Counsel Timmons did her best to try to stop the board from getting another attorney to help out with the routine operational issues. She can handle it all she asserts.
But then at the very end of the meeting, all the board members disclosed they had been subpoenaed by the plaintiffs for document production and potential depositions, in two cases, a second deposition. In the middle of trying to address settlement issues. Counsel Timmons had no idea. Under normal circumstances, she would have heard about it first. The plaintiffs clearly have little or no respect for her position.
Counsel Timmons needs to be free to deal exclusively with the litigation. She herself has complained on several occasions about not being able to address litigation issues because she is bombarded with CORA requests and other operational issues.
A final note. Christopher Arlen, in addition to going on about his moral superiority, complains bitterly about the board members meeting one or two at a time with residents. “Unethical and unlawful” he asserts.
But he also disclosed he has met with board members one or two at a time. And he fervently defends Director Hanagan meeting with the plaintiffs without the knowledge of the board and Director Hanagan recently getting another local attorney involved. Still unethical or unlawful if you or your friends do it?

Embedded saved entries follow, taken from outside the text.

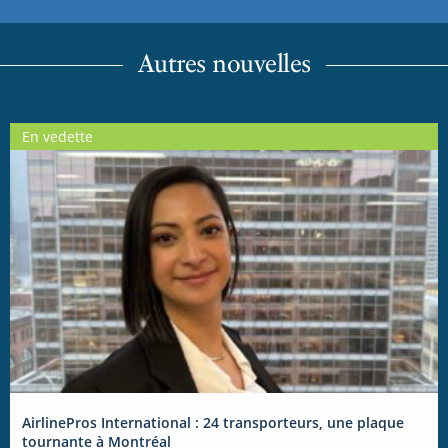
Autres nouvelles
En vedette
AirlinePros International : 24 transporteurs, une plaque
tournante à Montréal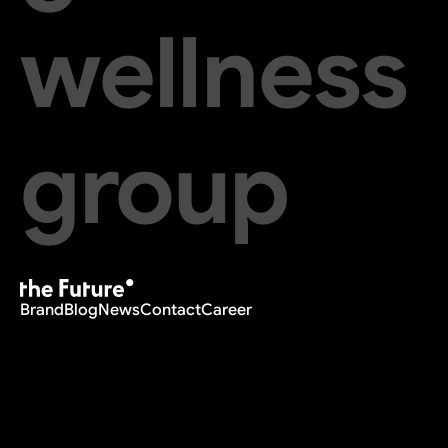
wellness
group
Brand
Blog
News
Contact
Career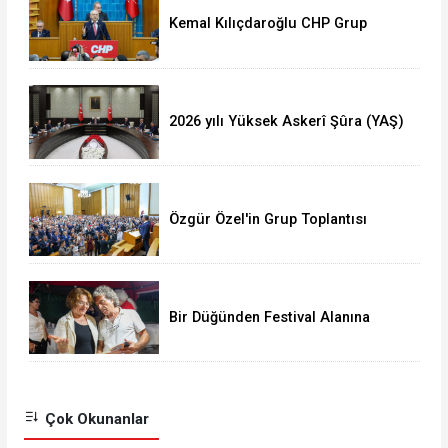
Kemal Kılıçdaroğlu CHP Grup
Toplantısı Konuşmasının Tam Metni
(Video)
2026 yılı Yüksek Askerî Şûra (YAŞ)
kararları
Özgür Özel'in Grup Toplantısı
Konuşmasının Tam Metni
Bir Düğünden Festival Alanına
Uzanan Dostluk
Çok Okunanlar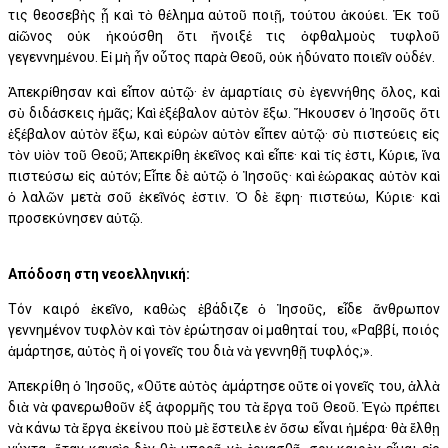
τις θεοσεβὴς ᾖ καὶ τὸ θέλημα αὐτοῦ ποιῇ, τούτου ἀκούει. Ἐκ τοῦ
αἰῶνος οὐκ ἠκούσθη ὅτι ἤνοιξέ τις ὀφθαλμοὺς τυφλοῦ
γεγεννημένου. Εἰ μὴ ἦν οὗτος παρὰ Θεοῦ, οὐκ ἠδύνατο ποιεῖν οὐδέν.
Ἀπεκρίθησαν καὶ εἶπον αὐτῷ· ἐν ἁμαρτίαις σὺ ἐγεννήθης ὅλος, καὶ
σὺ διδάσκεις ἡμᾶς; Καὶ ἐξέβαλον αὐτὸν ἔξω. Ἤκουσεν ὁ Ἰησοῦς ὅτι
ἐξέβαλον αὐτὸν ἔξω, καὶ εὑρὼν αὐτὸν εἶπεν αὐτῷ· σὺ πιστεύεις εἰς
τὸν υἱὸν τοῦ Θεοῦ; Ἀπεκρίθη ἐκεῖνος καὶ εἶπε· καὶ τίς ἐστι, Κύριε, ἵνα
πιστεύσω εἰς αὐτόν; Εἶπε δὲ αὐτῷ ὁ Ἰησοῦς· καὶ ἑώρακας αὐτὸν καὶ
ὁ λαλῶν μετὰ σοῦ ἐκεῖνός ἐστιν. Ὁ δὲ ἔφη· πιστεύω, Κύριε· καὶ
προσεκύνησεν αὐτῷ.
Απόδοση στη νεοελληνική:
Τόν καιρό ἐκεῖνο, καθὼς ἐβάδιζε ὁ Ἰησοῦς, εἶδε ἄνθρωπον
γεννημένον τυφλὸν καὶ τὸν ἐρώτησαν οἱ μαθηταί του, «Ραββί, ποιός
ἁμάρτησε, αὐτὸς ἢ οἱ γονεῖς του διὰ νὰ γεννηθῇ τυφλός;».
Ἀπεκρίθη ὁ Ἰησοῦς, «Οὔτε αὐτὸς ἁμάρτησε οὔτε οἱ γονεῖς του, ἀλλὰ
διὰ νὰ φανερωθοῦν ἐξ ἀφορμῆς του τὰ ἔργα τοῦ Θεοῦ. Ἐγὼ πρέπει
νὰ κάνω τὰ ἔργα ἐκείνου ποὺ μὲ ἔστειλε ἐν ὅσω εἶναι ἡμέρα· θὰ ἔλθῃ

To be clear, the only legal authority that applies is the Open Meetings (Sunshine) law which expressly applies to only meetings of more than two board members. Under the law, meetings by board members of two or one are simply, by definition, not a “meeting” that the Open Meetings law cares about. And, to be clear again, if Mr. Arlen is elected to city council, he will soon learn that the city council members routinely meet, one and two at a time, with residents to discuss important issues. CRS 24-6-401 and 402.

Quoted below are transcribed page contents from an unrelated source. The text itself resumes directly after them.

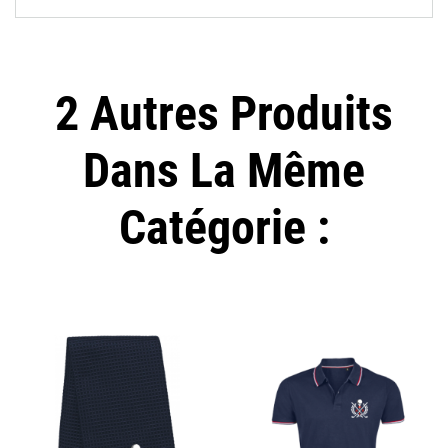
2 Autres Produits
Dans La Même
Catégorie :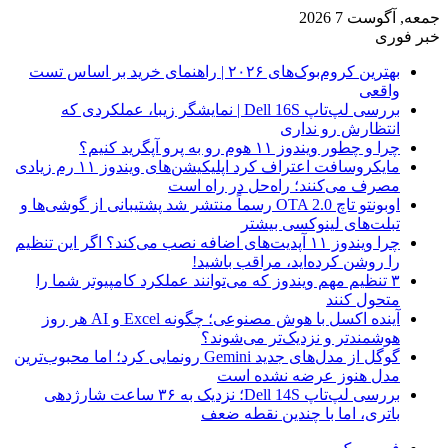
جمعه, آگوست 7 2026
خبر فوری
بهترین کروم‌بوک‌های ۲۰۲۶ | راهنمای خرید بر اساس تست
واقعی
بررسی لپ‌تاپ Dell 16S | نمایشگر زیبا، عملکردی که
انتظارش رو نداری
چرا و چطور ویندوز ۱۱ هوم رو به پرو آپگرید کنیم؟
مایکروسافت اعتراف کرد اپلیکیشن‌های ویندوز ۱۱ رم زیادی
مصرف می‌کنند؛ راه‌حل در راه است
اوبونتو تاچ OTA 2.0 رسماً منتشر شد پشتیبانی از گوشی‌ها و
تبلت‌های لینوکسی بیشتر
چرا ویندوز ۱۱ آپدیت‌های اضافه نصب می‌کند؟ اگر این تنظیم
را روشن کرده‌اید، مراقب باشید!
۳ تنظیم مهم ویندوز که می‌توانند عملکرد کامپیوتر شما را
متحول کنند
آینده اکسل با هوش مصنوعی؛ چگونه Excel و AI هر روز
هوشمندتر و نزدیک‌تر می‌شوند؟
گوگل از مدل‌های جدید Gemini رونمایی کرد؛ اما محبوب‌ترین
مدل هنوز عرضه نشده است
بررسی لپ‌تاپ Dell 14S؛ نزدیک به ۳۶ ساعت شارژدهی
باتری، اما با چندین نقطه ضعف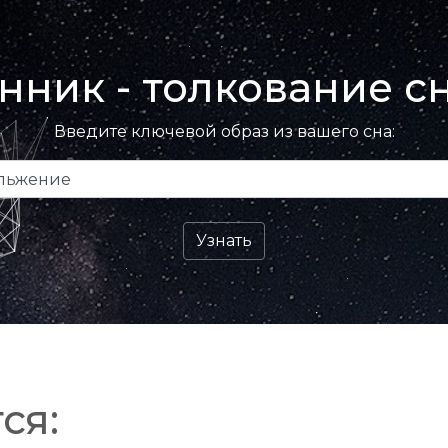
нник - толкование с
Введите ключевой образ из вашего сна:
ся: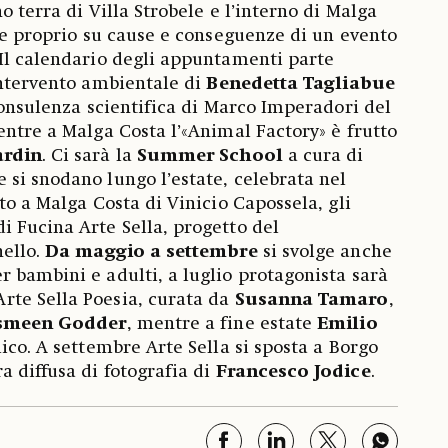
ano terra di Villa Strobele e l’interno di Malga
one proprio su cause e conseguenze di un evento
Il calendario degli appuntamenti parte
ntervento ambientale di
Benedetta
Tagliabue
 consulenza scientifica di Marco Imperadori del
entre a Malga Costa l’«Animal Factory» è frutto
ardin
. Ci sarà la
Summer School
a cura di
e si snodano lungo l’estate, celebrata nel
to a Malga Costa di Vinicio Capossela, gli
 Fucina Arte Sella, progetto del
nello.
Da maggio a settembre
si svolge anche
r bambini e adulti, a luglio protagonista sarà
rte Sella Poesia, curata da
Susanna
Tamaro
,
smeen
Godder
, mentre a fine estate
Emilio
ico. A settembre Arte Sella si sposta a Borgo
 diffusa di fotografia di
Francesco
Jodice
.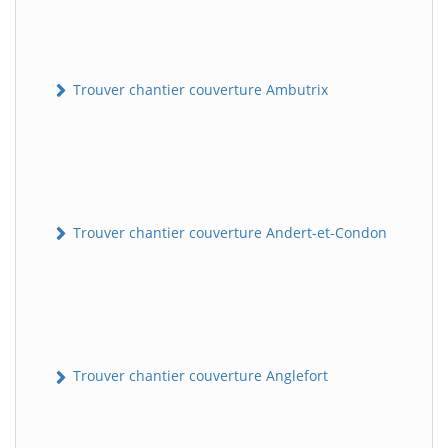
Trouver chantier couverture Ambutrix
Trouver chantier couverture Andert-et-Condon
Trouver chantier couverture Anglefort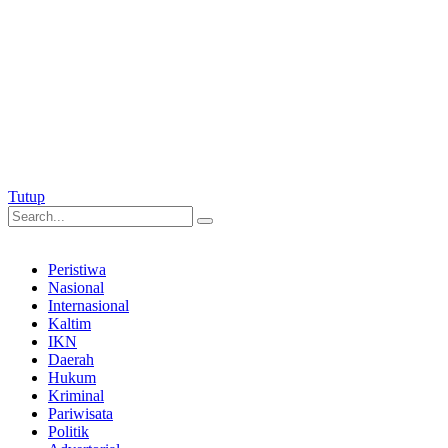
Tutup
Peristiwa
Nasional
Internasional
Kaltim
IKN
Daerah
Hukum
Kriminal
Pariwisata
Politik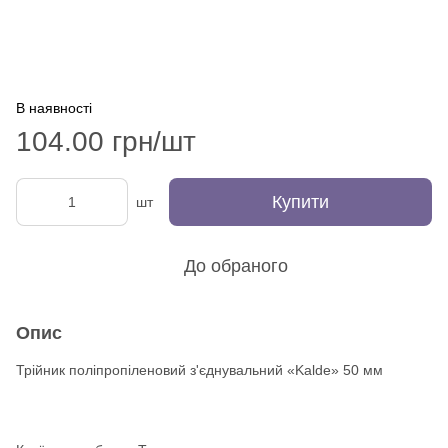
В наявності
104.00 грн/шт
Купити
шт
До обраного
Опис
Трійник поліпропіленовий з'єднувальний «Kalde» 50 мм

The board meeting concluded with a discussion initiated by Director Peters of obtaining a confirmation that the pipe that Big Sky would access is already larger than originally designed and a second opinion on the modeling to confirm there is enough capacity to provide sewer to Rooney Valley. This is not the first time the issue has been raised.

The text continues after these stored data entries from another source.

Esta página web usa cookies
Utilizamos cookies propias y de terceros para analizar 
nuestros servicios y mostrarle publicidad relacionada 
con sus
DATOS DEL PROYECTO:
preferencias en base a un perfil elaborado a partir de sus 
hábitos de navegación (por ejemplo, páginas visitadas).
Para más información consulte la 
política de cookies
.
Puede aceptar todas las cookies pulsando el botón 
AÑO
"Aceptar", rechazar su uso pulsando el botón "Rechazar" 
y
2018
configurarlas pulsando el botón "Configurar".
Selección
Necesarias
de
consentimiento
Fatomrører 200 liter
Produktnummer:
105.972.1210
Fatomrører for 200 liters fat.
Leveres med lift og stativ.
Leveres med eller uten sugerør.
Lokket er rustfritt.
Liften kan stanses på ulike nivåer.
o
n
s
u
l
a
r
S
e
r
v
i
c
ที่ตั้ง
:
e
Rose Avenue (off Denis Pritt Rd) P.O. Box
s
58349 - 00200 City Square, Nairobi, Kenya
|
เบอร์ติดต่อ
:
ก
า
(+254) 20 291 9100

Director Peters also stated she would like the board’s permission to meet with the plaintiffs along with a second board member to discuss settlement issues. She invited Director Baker to join her and he accepted. This in stark contrast to Director Hanagan’s and Counsel Timmons’ unilateral decision to meet alone with the plaintiffs without telling the board or seeking approval.
Counsel Gessler is intent on getting time for the board to focus on deciding whether to settle or not. Perhaps there will be progress next week. It all depends on how much more time Director Hanagan allocates to the Sideshows and Carnival Barking.
And, if the plaintiffs insist on a campaign of disrupting the board and threatening subpoenas – litigation instead of settlement – then the decision becomes very very easy. If nothing else, the plaintiffs know how to intimidate and burn bridges. That is why they have been so successful so far.